■ EXERCISE GOAL:
Check each line of the entries below for the word "locale", and copy the lines that have it.

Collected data
..........
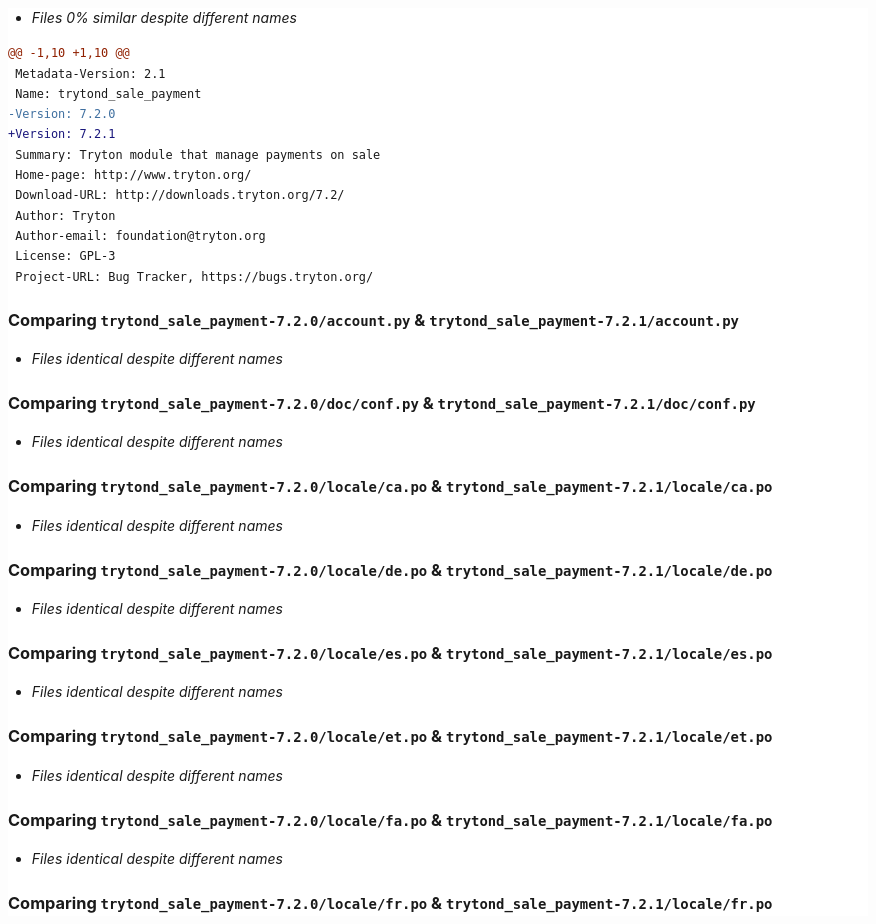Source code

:  * *Files 0% similar despite different names*

```diff
@@ -1,10 +1,10 @@
 Metadata-Version: 2.1
 Name: trytond_sale_payment
-Version: 7.2.0
+Version: 7.2.1
 Summary: Tryton module that manage payments on sale
 Home-page: http://www.tryton.org/
 Download-URL: http://downloads.tryton.org/7.2/
 Author: Tryton
 Author-email: foundation@tryton.org
 License: GPL-3
 Project-URL: Bug Tracker, https://bugs.tryton.org/
```

### Comparing `trytond_sale_payment-7.2.0/account.py` & `trytond_sale_payment-7.2.1/account.py`

 * *Files identical despite different names*

### Comparing `trytond_sale_payment-7.2.0/doc/conf.py` & `trytond_sale_payment-7.2.1/doc/conf.py`

 * *Files identical despite different names*

### Comparing `trytond_sale_payment-7.2.0/locale/ca.po` & `trytond_sale_payment-7.2.1/locale/ca.po`

 * *Files identical despite different names*

### Comparing `trytond_sale_payment-7.2.0/locale/de.po` & `trytond_sale_payment-7.2.1/locale/de.po`

 * *Files identical despite different names*

### Comparing `trytond_sale_payment-7.2.0/locale/es.po` & `trytond_sale_payment-7.2.1/locale/es.po`

 * *Files identical despite different names*

### Comparing `trytond_sale_payment-7.2.0/locale/et.po` & `trytond_sale_payment-7.2.1/locale/et.po`

 * *Files identical despite different names*

### Comparing `trytond_sale_payment-7.2.0/locale/fa.po` & `trytond_sale_payment-7.2.1/locale/fa.po`

 * *Files identical despite different names*

### Comparing `trytond_sale_payment-7.2.0/locale/fr.po` & `trytond_sale_payment-7.2.1/locale/fr.po`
..........
■ TASK ANSWER:
### Comparing `trytond_sale_payment-7.2.0/locale/ca.po` & `trytond_sale_payment-7.2.1/locale/ca.po`
### Comparing `trytond_sale_payment-7.2.0/locale/de.po` & `trytond_sale_payment-7.2.1/locale/de.po`
### Comparing `trytond_sale_payment-7.2.0/locale/es.po` & `trytond_sale_payment-7.2.1/locale/es.po`
### Comparing `trytond_sale_payment-7.2.0/locale/et.po` & `trytond_sale_payment-7.2.1/locale/et.po`
### Comparing `trytond_sale_payment-7.2.0/locale/fa.po` & `trytond_sale_payment-7.2.1/locale/fa.po`
### Comparing `trytond_sale_payment-7.2.0/locale/fr.po` & `trytond_sale_payment-7.2.1/locale/fr.po`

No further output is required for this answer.